What is ISO 27001 standard?

The ISO 27001 standard provides a framework for implementing an ISMS, safeguarding your information assets while making the process easier to manage, measure, and improve. It helps you address the three dimensions of information security: Confidentiality, Integrity, and Availability. ISO 27001 also specify requirements for the implementation of security controls customised to the needs of individual organisations through establishing, implementing, operating, monitoring, reviewing, maintaining and improving an Information Security Management System (ISMS).

The design and implementation of an organisation’s ISMS is influenced by their needs and objectives, security requirements, the processes employed and the size and structure of the organisation.
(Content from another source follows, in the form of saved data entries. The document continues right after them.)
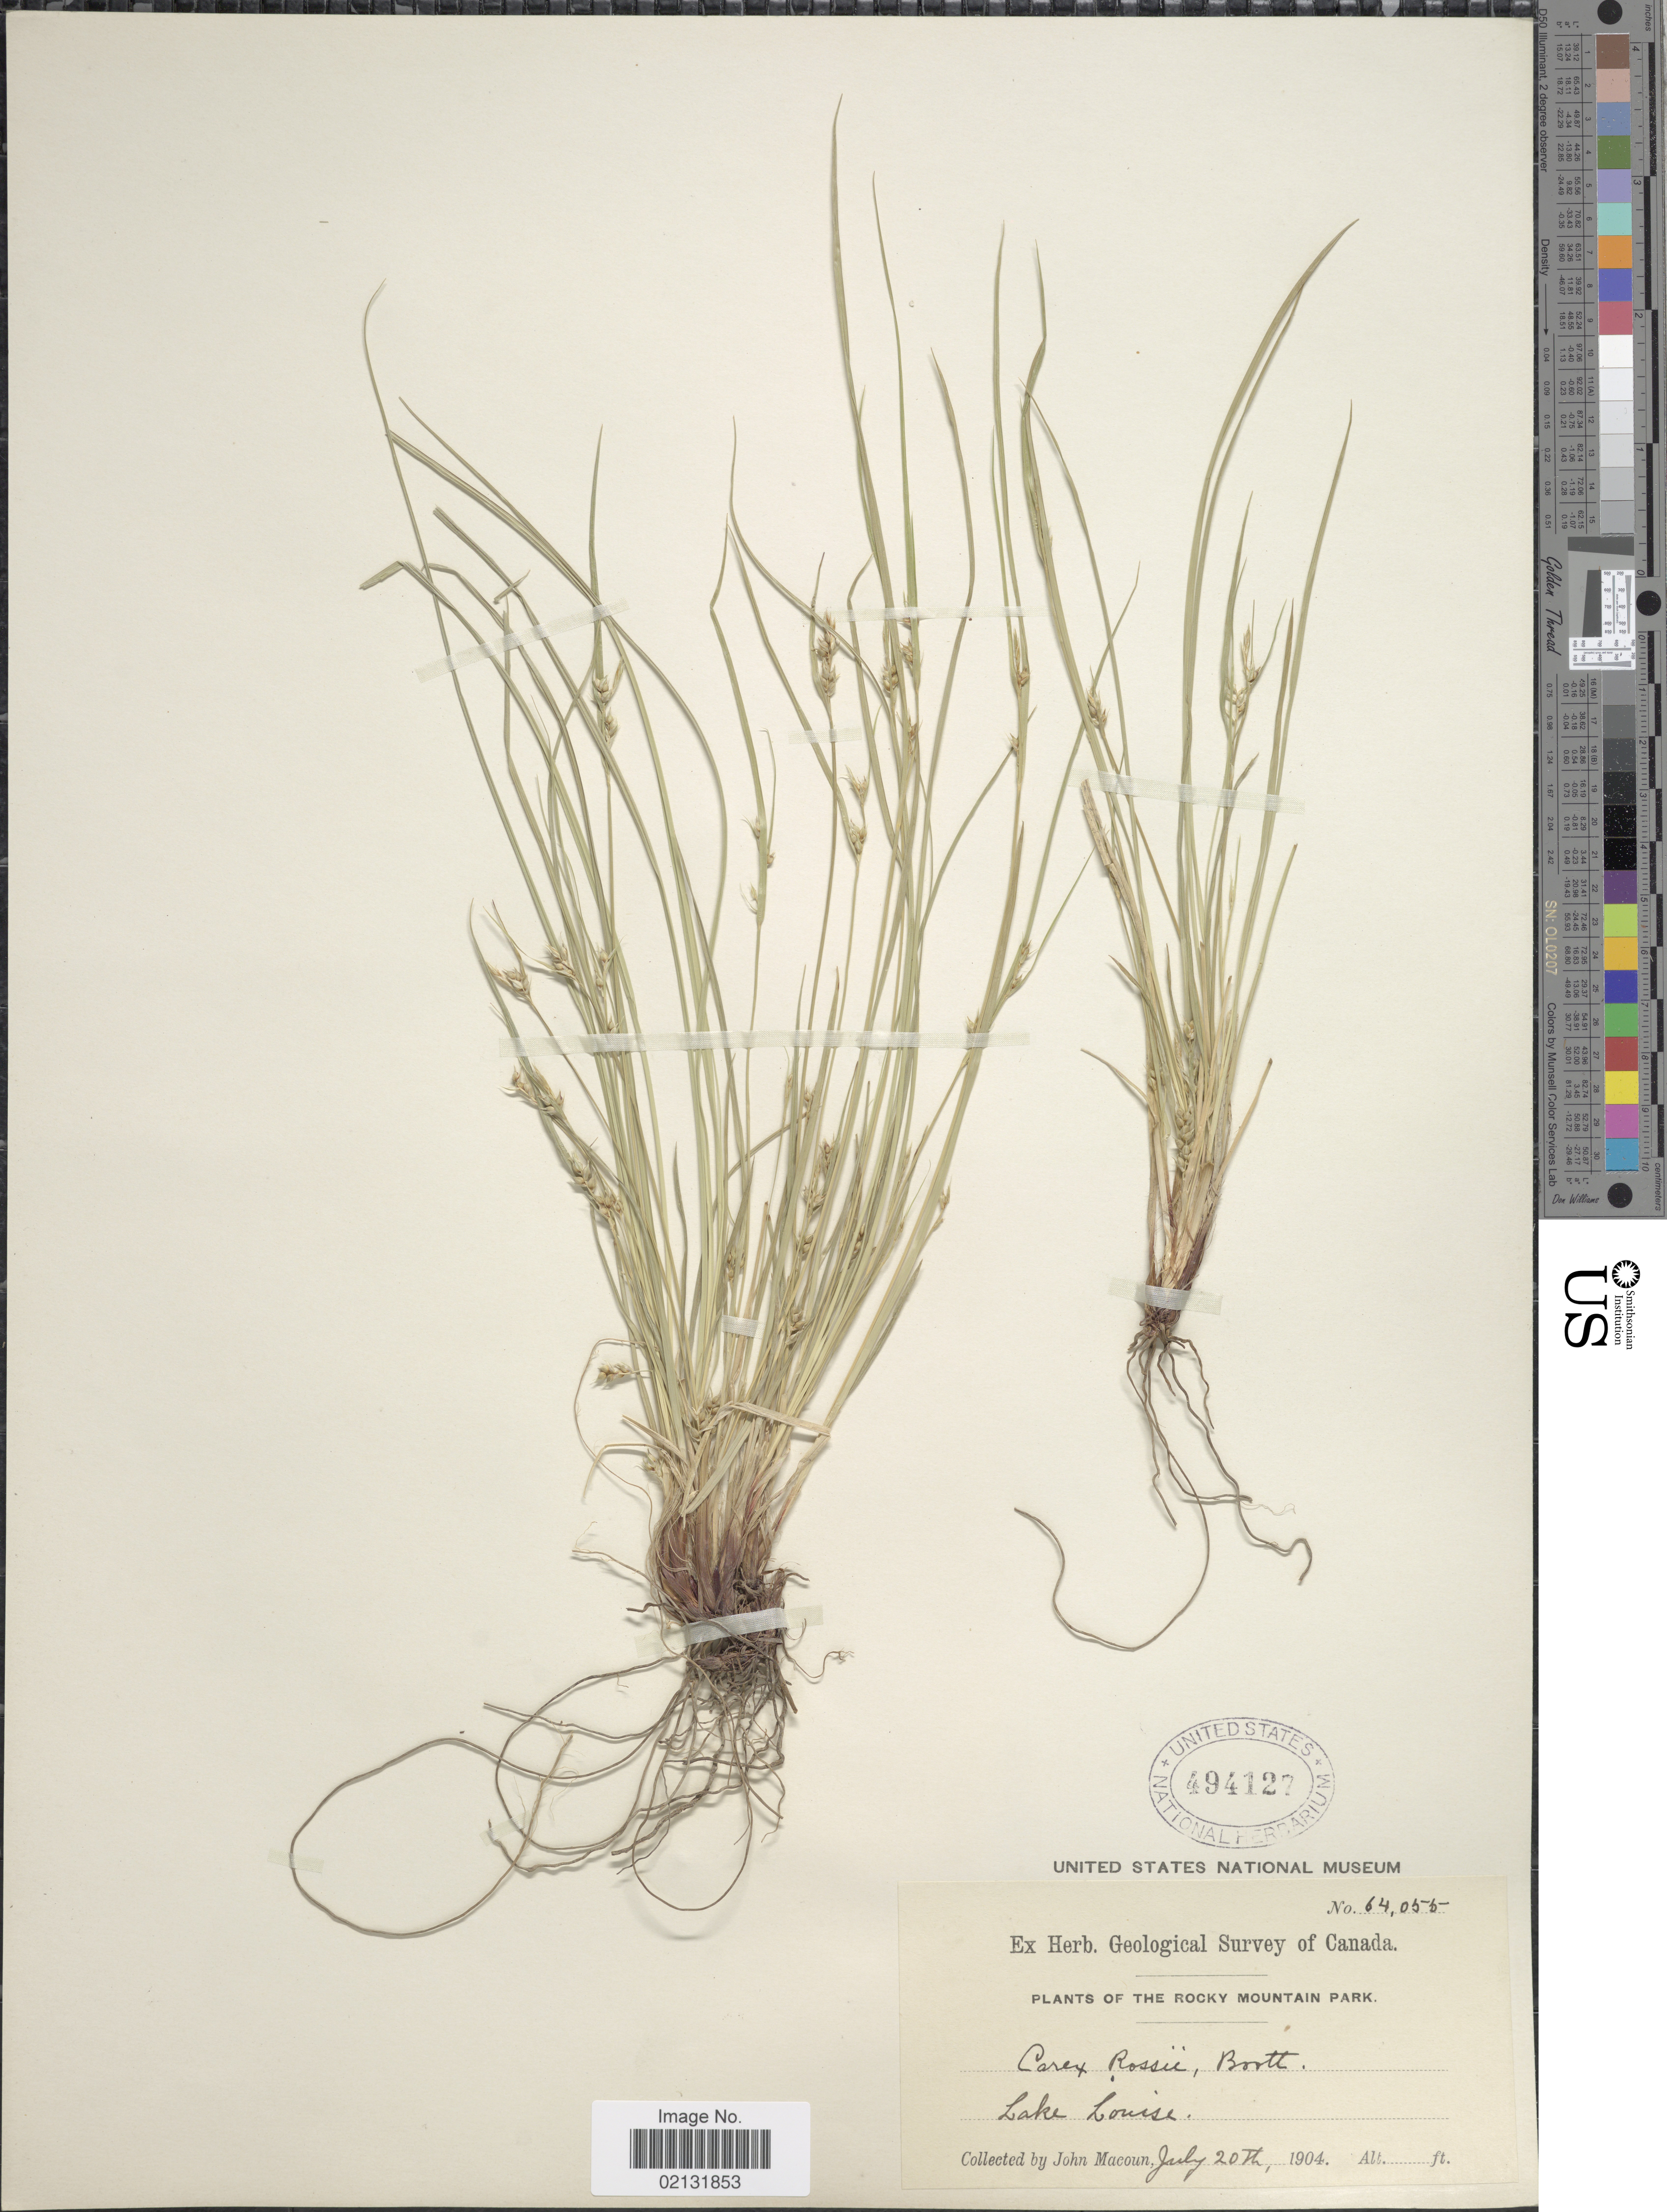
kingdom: Plantae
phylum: Tracheophyta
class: Liliopsida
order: Poales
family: Cyperaceae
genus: Carex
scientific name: Carex rossii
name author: Boott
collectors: J. Macoun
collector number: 64055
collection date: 1904-07-20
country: Canada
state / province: Alberta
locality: Lake Louise. Rocky Mountain Park.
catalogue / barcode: US 494127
Principles of ISO 27001 standard

ISO 27001 defines how to manage information security through a series of information security management. The ISO 27001 standard is based on the Plan-Do-Check-Act methodology that should be continuously implemented in order to minimise risks to the confidentiality, integrity and availability of information. The phases are as following:

• Plan: Serves to plan the basic organisation of information security, set objectives for information security and choose the appropriate security controls.
• Do: Implement the planned processes.
• Check: Monitor the functioning of the ISMS and measure if the results meet the set objectives.
• Act: Take action to continually improve effectiveness on things that were identified as non-compliant in the previous phase.